After further questioning the patient reported that he likes to play outside in the dirt. This could possibly be the source of the histoplasma inoculation as soil may contain bird or bat guano, which may contain the fungus [2]. He denied living near demolition or construction sites. However due to the lack of H bands (which usually clears in 6 months), calcifications present on biopsy, and the size (3.1 × 2.7 × 3.7 cm) it is possible that this infection occurred years prior to presentation [2].

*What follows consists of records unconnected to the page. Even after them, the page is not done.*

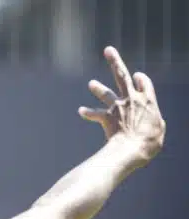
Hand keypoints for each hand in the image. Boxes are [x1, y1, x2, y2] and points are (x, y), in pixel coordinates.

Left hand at [78, 46, 165, 162]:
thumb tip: (149, 122)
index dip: (140, 79)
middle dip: (114, 61)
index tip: (137, 76)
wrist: (132, 148)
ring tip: (91, 83)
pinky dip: (88, 112)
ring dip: (98, 88)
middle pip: (122, 76)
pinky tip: (81, 110)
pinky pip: (95, 114)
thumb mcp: (158, 128)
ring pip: (106, 93)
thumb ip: (152, 120)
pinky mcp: (106, 117)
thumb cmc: (149, 141)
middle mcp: (131, 99)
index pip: (144, 82)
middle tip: (108, 50)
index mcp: (148, 100)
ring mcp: (117, 107)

The child was discharged after 12 days in the hospital. For further confirmation of the diagnosis the infectious disease physician did a repeat serum cryptococcal antigen test at one week post discharge and it was undetectable. The patient was compliant to the 12 week course of itraconazole. The infectious disease physician monitored and adjusted the levels of itraconazole at two weeks to maintain a steady state goal of 1–3 mcg/ml [2]. The patient remained asymptomatic at each follow up, finished his course of itraconazole, and reported no return of symptoms.
Discussion
Surgical excision of a histoplasmosis mediastinal mass is recommended to relieve symptoms of compression, otherwise the infectious disease society recommends itraconazole for 6–12 weeks [1,2]. Eosinophilia may be a lab finding suggesting a fungal infection is present. Children with a mediastinal mass should be evaluated for fungal etiologies prior to invasive surgery. This practice may prevent unnecessary surgeries and possible complications. Further studies are needed to identify and update the prevalence of histoplasmosis in non-endemic areas.
Conflicts of interest
The opinions or assertions contained herein are the private views of the authors and are not to be construed as official or as reflecting the views of the Department of Defense. The authors pose no conflict of interest.